Alexia was a vibrant young girl from a devoutly Catholic family, stricken with cancer. Her treatments left her in excruciating pain, and required difficult surgeries that fitted her out with a metal “halo” drilled into her skull to stabilize her spine. Yes, a halo. She maintained a heroic cheerfulness throughout, her faith strengthened that she could, as St. Paul puts it, unite her sufferings with those of Christ for the sake of the Church (cf. Colossians 1:24). 

As she lay sick and dying for months on end, those attending to her were convinced that they were witnesses to God making a saint before their eyes. Alexia and her family, faced the ancient problem of suffering, especially suffering of the young, with stalwart Christian faith.

Carlo Acutis also died of cancer. Born in 1991 to Italian parents then working in London, he returned to Italy with them as an infant. He was a typical, 21st-century teenage boy, with a love for all matters technological. He was passionate about sports and was such a computing expert, it was expected by all that he would go into some kind of computer engineering. 
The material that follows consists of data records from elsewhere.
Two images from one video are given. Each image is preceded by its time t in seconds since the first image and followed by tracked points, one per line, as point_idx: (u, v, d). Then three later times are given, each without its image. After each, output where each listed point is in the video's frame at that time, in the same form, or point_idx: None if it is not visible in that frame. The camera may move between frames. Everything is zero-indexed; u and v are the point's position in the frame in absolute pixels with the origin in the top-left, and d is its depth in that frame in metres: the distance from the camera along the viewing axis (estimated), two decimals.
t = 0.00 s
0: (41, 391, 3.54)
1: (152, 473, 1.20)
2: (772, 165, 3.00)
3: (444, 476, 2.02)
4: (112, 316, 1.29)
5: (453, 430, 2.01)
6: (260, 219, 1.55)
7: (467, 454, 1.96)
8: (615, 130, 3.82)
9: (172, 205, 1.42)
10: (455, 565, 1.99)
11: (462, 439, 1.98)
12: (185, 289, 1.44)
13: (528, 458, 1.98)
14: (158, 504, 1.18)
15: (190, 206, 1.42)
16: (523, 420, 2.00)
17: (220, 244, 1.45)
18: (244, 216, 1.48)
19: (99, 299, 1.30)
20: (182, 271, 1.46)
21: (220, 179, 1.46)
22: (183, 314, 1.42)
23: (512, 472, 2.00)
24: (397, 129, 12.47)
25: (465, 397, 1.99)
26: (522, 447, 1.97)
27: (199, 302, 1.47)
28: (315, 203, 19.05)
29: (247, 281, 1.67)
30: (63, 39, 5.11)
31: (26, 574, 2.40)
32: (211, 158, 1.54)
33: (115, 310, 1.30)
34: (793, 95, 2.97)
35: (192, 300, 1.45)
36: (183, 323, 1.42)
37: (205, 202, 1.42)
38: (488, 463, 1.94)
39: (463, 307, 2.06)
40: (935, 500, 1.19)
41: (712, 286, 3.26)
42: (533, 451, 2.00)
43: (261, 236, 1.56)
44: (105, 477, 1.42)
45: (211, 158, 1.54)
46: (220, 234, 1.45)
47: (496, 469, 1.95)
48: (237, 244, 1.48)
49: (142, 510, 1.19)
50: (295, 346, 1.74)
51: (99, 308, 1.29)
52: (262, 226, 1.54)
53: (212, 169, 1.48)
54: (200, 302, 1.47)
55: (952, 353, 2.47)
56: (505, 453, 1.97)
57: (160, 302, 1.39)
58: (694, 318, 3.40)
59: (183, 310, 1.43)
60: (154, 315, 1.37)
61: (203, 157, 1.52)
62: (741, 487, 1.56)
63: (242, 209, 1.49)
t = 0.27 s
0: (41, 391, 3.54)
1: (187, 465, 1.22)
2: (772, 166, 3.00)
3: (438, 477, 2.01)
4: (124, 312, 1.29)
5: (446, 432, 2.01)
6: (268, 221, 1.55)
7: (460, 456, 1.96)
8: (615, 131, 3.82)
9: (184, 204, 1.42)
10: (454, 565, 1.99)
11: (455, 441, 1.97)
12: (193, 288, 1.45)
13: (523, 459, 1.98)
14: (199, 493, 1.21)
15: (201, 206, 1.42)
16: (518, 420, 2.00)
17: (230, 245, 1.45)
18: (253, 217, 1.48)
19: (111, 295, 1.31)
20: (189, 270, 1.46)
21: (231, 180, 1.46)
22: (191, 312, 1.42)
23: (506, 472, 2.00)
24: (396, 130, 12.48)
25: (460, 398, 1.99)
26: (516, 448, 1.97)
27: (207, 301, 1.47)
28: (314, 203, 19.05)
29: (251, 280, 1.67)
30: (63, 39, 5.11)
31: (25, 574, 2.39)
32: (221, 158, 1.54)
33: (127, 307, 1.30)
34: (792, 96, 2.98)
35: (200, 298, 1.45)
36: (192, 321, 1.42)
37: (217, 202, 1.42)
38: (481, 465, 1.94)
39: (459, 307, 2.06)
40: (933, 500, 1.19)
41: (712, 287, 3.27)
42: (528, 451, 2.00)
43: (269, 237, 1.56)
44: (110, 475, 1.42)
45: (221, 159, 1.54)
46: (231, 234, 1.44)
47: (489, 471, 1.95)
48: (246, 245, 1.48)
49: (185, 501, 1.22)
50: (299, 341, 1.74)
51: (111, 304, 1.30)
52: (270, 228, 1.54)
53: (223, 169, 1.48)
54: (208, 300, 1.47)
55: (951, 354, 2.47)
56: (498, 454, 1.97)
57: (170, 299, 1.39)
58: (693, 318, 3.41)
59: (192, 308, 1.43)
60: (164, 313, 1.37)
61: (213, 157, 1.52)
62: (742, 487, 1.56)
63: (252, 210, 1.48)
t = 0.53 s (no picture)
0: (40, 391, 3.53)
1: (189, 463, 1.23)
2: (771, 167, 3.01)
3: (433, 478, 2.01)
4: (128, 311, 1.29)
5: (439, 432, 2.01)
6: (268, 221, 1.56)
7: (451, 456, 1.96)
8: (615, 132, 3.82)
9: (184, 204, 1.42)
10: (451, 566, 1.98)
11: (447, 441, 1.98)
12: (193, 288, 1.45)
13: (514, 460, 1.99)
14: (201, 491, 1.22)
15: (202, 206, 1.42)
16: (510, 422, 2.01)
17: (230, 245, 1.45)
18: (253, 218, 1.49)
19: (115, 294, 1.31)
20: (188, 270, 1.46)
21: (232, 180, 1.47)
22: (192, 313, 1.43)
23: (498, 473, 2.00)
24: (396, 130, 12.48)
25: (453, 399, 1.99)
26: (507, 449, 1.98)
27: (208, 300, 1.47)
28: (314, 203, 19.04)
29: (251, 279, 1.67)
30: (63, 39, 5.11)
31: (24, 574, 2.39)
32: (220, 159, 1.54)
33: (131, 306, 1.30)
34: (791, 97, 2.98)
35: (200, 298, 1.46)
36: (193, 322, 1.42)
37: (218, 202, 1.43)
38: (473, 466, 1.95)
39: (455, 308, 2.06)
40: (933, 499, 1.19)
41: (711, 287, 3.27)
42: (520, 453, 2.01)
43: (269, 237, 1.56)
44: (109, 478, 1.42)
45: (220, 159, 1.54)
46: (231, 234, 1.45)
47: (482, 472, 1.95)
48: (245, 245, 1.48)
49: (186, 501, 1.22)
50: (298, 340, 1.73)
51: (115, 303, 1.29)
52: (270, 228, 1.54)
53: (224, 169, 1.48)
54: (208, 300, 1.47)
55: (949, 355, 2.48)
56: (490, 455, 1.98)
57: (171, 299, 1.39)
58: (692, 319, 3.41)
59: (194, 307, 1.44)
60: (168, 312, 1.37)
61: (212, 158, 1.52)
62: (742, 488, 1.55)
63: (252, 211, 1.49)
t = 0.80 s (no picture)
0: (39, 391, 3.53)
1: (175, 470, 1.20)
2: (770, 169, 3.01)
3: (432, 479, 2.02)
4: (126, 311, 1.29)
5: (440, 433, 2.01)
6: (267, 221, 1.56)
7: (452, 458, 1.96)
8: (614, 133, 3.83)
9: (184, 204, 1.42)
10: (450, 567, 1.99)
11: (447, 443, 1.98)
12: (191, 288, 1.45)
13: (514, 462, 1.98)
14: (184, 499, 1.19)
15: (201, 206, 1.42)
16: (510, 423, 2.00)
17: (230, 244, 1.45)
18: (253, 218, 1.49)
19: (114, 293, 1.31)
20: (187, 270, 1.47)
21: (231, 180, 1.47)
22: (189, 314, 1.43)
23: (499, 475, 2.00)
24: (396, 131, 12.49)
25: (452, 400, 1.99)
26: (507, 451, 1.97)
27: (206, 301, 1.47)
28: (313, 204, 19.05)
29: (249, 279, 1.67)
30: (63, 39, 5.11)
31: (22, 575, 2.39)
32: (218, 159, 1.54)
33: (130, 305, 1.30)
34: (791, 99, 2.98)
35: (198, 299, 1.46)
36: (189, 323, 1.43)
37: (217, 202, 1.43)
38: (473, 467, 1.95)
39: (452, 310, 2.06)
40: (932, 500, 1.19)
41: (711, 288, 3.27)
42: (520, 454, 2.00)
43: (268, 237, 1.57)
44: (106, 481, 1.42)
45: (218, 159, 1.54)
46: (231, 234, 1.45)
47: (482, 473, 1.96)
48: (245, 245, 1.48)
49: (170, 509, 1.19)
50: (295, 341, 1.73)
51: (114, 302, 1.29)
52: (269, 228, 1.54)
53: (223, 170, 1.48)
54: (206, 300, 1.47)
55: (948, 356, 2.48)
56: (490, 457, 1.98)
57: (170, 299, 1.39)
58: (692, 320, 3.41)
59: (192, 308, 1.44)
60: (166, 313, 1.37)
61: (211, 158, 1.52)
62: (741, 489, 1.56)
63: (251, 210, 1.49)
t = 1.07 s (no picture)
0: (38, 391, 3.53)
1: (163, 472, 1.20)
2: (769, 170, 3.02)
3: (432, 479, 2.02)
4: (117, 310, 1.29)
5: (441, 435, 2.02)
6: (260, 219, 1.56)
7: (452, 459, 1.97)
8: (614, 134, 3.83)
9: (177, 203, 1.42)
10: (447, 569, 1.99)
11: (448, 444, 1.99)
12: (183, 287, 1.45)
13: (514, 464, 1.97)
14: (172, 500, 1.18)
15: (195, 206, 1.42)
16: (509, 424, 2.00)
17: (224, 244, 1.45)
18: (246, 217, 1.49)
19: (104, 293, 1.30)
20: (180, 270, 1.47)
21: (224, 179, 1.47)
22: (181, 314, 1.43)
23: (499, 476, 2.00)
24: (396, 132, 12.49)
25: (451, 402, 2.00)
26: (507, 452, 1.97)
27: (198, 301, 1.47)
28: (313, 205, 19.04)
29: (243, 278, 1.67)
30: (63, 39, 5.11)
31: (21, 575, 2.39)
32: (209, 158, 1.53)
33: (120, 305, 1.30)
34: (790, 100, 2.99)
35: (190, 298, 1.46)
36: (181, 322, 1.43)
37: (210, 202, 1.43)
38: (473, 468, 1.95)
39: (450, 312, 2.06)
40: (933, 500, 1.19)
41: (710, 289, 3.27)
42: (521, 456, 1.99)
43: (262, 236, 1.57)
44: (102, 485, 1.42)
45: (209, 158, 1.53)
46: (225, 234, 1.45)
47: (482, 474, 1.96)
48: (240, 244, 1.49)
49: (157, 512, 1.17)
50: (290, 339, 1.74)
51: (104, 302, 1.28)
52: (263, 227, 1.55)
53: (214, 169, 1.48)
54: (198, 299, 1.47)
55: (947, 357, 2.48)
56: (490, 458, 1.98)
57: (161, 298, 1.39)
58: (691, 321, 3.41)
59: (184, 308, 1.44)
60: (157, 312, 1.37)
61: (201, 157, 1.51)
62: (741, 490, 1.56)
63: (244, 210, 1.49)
At the centre of Carlo’s life was the Eucharist, and he became fascinated by Eucharistic miracles throughout history. There are more of these miracles than one might think. Dozens and dozens in fact. So at the age of 11, Carlo set out to catalogue all the Eucharistic miracles of the world in a website. He managed to complete a comprehensive website in about three years, which has subsequently been updated since his death.

“The more we receive the Eucharist, the more we will become like Jesus, so that on this earth we will have a foretaste of Heaven,” wrote young Carlo. His devotion to the Eucharist marked his spiritual life, and even as his sickness advanced, he asked his parents to take him to shrines of Eucharist miracles.
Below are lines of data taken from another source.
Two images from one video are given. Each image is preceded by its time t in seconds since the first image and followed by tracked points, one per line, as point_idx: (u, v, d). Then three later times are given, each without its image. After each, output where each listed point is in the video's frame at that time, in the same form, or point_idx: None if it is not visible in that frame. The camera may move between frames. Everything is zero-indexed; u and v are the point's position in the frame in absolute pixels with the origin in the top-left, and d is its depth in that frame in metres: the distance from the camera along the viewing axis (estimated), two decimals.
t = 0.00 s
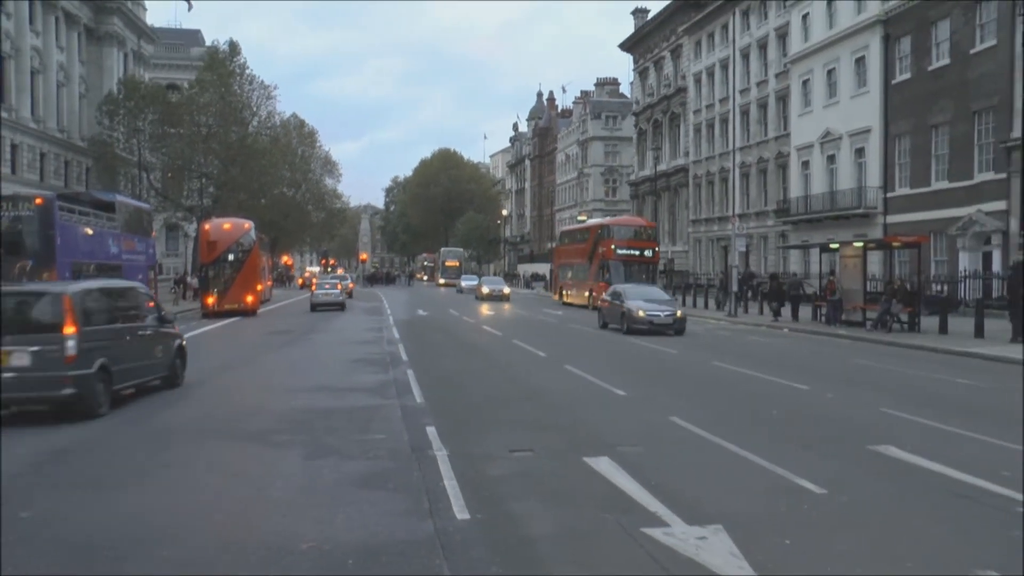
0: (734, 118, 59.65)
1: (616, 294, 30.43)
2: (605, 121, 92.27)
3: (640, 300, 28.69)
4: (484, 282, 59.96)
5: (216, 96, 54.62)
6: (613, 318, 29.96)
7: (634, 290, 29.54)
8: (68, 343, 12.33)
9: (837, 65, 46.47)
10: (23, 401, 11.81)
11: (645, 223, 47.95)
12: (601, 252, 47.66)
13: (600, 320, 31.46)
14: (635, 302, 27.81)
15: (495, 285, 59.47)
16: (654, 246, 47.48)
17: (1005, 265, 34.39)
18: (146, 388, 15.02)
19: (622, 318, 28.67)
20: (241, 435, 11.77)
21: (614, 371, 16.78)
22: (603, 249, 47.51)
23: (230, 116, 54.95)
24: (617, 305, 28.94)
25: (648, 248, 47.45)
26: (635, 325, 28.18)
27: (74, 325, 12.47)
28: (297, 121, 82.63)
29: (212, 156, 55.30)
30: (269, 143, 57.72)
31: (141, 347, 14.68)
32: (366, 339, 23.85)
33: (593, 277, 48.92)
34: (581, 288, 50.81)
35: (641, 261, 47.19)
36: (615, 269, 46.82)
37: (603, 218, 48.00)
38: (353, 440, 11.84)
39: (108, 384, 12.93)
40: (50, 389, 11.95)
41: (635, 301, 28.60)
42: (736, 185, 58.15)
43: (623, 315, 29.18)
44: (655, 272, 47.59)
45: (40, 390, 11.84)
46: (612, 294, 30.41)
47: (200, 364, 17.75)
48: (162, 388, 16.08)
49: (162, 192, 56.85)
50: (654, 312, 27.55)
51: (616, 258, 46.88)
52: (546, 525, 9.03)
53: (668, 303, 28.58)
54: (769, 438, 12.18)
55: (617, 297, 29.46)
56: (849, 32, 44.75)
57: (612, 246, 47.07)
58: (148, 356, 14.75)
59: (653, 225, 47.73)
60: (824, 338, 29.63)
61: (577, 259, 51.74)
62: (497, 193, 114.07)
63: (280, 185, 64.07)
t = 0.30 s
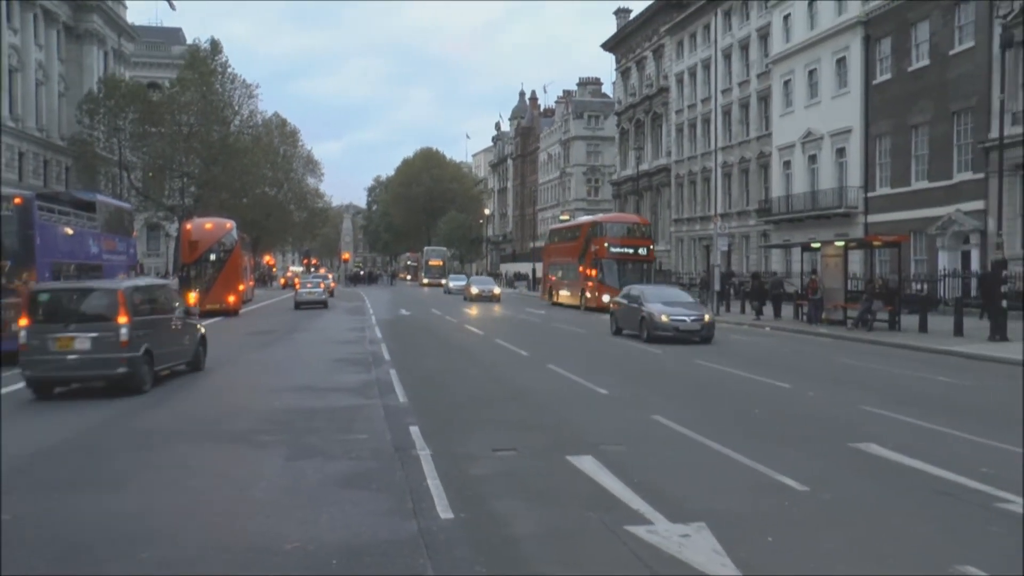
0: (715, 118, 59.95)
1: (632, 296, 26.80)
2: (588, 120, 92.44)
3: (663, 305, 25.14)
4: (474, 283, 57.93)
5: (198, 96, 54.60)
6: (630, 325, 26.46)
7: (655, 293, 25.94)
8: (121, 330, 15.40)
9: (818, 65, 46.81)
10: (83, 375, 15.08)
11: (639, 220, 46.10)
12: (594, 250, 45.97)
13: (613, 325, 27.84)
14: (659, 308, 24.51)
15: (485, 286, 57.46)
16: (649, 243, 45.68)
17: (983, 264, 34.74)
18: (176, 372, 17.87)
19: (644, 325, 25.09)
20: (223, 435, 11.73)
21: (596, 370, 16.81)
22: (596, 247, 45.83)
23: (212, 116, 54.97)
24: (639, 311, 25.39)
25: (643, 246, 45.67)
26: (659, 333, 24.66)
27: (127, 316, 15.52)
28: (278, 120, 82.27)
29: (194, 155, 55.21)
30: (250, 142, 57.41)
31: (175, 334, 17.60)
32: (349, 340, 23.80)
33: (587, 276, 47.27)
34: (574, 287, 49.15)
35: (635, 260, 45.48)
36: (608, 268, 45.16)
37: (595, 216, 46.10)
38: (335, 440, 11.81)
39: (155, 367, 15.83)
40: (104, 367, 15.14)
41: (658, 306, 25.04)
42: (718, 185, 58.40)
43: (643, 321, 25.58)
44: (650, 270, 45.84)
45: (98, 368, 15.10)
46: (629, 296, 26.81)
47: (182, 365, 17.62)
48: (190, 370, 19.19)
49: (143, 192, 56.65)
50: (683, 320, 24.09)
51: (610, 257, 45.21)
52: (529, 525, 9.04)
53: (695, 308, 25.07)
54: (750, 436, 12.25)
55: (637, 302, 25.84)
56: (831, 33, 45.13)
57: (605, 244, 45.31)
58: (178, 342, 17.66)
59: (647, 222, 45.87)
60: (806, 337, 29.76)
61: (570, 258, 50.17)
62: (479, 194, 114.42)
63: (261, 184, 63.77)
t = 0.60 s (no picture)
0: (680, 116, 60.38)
1: (648, 297, 23.09)
2: (553, 118, 92.67)
3: (689, 310, 21.50)
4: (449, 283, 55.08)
5: (162, 92, 53.66)
6: (649, 331, 22.74)
7: (677, 294, 22.19)
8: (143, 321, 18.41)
9: (782, 65, 47.40)
10: (107, 357, 18.03)
11: (617, 215, 44.38)
12: (570, 247, 44.24)
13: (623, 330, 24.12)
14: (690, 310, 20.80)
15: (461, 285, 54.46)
16: (628, 239, 44.10)
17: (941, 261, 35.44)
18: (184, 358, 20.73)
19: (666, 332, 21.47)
20: (189, 435, 11.61)
21: (563, 368, 16.84)
22: (573, 244, 44.06)
23: (176, 113, 54.17)
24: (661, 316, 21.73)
25: (622, 242, 44.11)
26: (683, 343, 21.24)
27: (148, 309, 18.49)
28: (243, 117, 81.54)
29: (156, 152, 54.28)
30: (215, 140, 56.86)
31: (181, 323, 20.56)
32: (316, 338, 23.62)
33: (563, 273, 45.58)
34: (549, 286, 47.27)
35: (614, 257, 43.93)
36: (586, 266, 43.50)
37: (572, 210, 44.25)
38: (301, 440, 11.72)
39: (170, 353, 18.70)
40: (127, 350, 18.14)
41: (682, 312, 21.38)
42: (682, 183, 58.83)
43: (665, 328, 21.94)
44: (629, 267, 44.41)
45: (121, 351, 18.04)
46: (645, 298, 23.14)
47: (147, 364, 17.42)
48: (191, 356, 21.91)
49: (105, 189, 55.30)
50: (715, 329, 20.55)
51: (588, 254, 43.57)
52: (497, 523, 9.04)
53: (725, 311, 21.47)
54: (716, 432, 12.36)
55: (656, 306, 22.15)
56: (795, 32, 45.76)
57: (583, 241, 43.59)
58: (185, 331, 20.63)
59: (625, 217, 44.20)
60: (771, 334, 30.08)
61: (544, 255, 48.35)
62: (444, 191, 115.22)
63: (226, 182, 63.10)
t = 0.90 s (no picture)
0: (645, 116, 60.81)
1: (681, 302, 19.83)
2: (519, 117, 92.95)
3: (734, 318, 18.20)
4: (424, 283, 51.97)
5: (124, 91, 53.46)
6: (682, 342, 19.44)
7: (718, 300, 18.96)
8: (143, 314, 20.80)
9: (747, 65, 48.04)
10: (111, 347, 20.35)
11: (597, 212, 43.04)
12: (548, 246, 42.92)
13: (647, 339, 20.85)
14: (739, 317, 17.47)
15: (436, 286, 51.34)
16: (607, 238, 42.83)
17: (903, 259, 36.02)
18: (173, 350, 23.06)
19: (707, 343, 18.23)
20: (156, 438, 11.47)
21: (529, 367, 16.86)
22: (551, 242, 42.76)
23: (138, 113, 53.84)
24: (700, 325, 18.50)
25: (601, 240, 42.80)
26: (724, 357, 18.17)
27: (148, 304, 20.86)
28: (207, 116, 80.81)
29: (119, 152, 53.26)
30: (178, 139, 56.30)
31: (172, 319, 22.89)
32: (283, 339, 23.41)
33: (540, 272, 44.25)
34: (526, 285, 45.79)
35: (593, 255, 42.65)
36: (564, 265, 42.21)
37: (550, 208, 42.93)
38: (267, 442, 11.60)
39: (167, 343, 21.13)
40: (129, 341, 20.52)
41: (727, 320, 18.09)
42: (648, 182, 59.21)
43: (702, 337, 18.74)
44: (609, 266, 43.19)
45: (124, 342, 20.37)
46: (677, 304, 19.88)
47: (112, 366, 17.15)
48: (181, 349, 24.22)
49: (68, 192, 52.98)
50: (768, 342, 17.28)
51: (566, 253, 42.28)
52: (467, 522, 9.04)
53: (777, 320, 18.17)
54: (683, 430, 12.43)
55: (696, 313, 18.84)
56: (758, 33, 46.46)
57: (561, 239, 42.30)
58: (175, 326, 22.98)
59: (604, 214, 42.89)
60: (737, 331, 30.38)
61: (520, 254, 46.95)
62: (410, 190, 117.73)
63: (190, 182, 62.34)
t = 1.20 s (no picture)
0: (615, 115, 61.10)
1: (758, 310, 16.26)
2: (489, 118, 92.99)
3: (837, 330, 14.50)
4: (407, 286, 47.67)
5: (91, 92, 52.43)
6: (761, 359, 15.80)
7: (805, 306, 15.34)
8: (142, 311, 23.12)
9: (716, 65, 48.46)
10: (115, 339, 22.67)
11: (581, 209, 41.95)
12: (533, 245, 41.80)
13: (710, 355, 17.27)
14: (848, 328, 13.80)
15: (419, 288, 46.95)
16: (593, 236, 41.86)
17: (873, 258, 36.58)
18: (166, 344, 25.32)
19: (800, 362, 14.72)
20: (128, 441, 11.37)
21: (503, 368, 16.88)
22: (534, 241, 41.70)
23: (104, 114, 52.86)
24: (793, 339, 14.81)
25: (587, 239, 41.80)
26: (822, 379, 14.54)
27: (147, 301, 23.26)
28: (176, 117, 80.27)
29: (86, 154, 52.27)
30: (147, 141, 55.69)
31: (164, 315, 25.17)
32: (256, 341, 23.29)
33: (522, 272, 43.15)
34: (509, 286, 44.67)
35: (578, 254, 41.63)
36: (549, 265, 41.20)
37: (532, 205, 41.84)
38: (241, 445, 11.51)
39: (164, 336, 23.48)
40: (132, 334, 22.81)
41: (829, 333, 14.39)
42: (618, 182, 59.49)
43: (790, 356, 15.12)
44: (595, 265, 42.21)
45: (126, 334, 22.70)
46: (753, 313, 16.28)
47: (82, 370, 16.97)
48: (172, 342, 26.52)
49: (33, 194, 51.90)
50: (887, 362, 13.53)
51: (551, 252, 41.22)
52: (442, 523, 9.04)
53: (892, 332, 14.40)
54: (658, 428, 12.51)
55: (782, 324, 15.22)
56: (727, 34, 46.88)
57: (545, 238, 41.20)
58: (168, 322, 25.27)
59: (588, 211, 41.86)
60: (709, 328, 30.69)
61: (502, 254, 45.81)
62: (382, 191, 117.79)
63: (159, 184, 61.77)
It has been suggested that if Carlo is eventually canonized, he would be a good patron saint for the internet, having used it to spread devotion to the most important “thing” in the world, the Eucharist. Given the various and sundry evils to which the internet is put – from gossip to fraud to pornography – a young saint who used it for godly purposes would be much invoked. 

Both Alexia and Carlo are unusual in that young saints are usually martyrs. For example, today – July 6th – is the feast day of St. Maria Goretti, an Italian girl of only 11 who was stabbed to death in 1902 for resisting the sexual advances of her teenage neighbour. In her final words, she forgave him and expressed a wish for his conversion, so that they could one day be together in heaven. 

Her assailant, Alessandro, was imprisoned for thirty years, during which he did have a profound conversion that he attributed to Maria’s intercession. He became a devout Christian and model prisoner. In 1950, when Maria was canonized, Alessandro attended the ceremony in Rome, along with Maria’s mother. Upon leaving prison, Alessandro immediately went to see Maria’s mother to ask forgiveness.

“If God has forgiven you, and Maria has forgiven you, how could I not forgive you?” Maria’s mother responded. 

Saints come in all ages and conditions of life and circumstances. Yet young saints are particularly attractive; a reminder that it is never too early to follow Christ.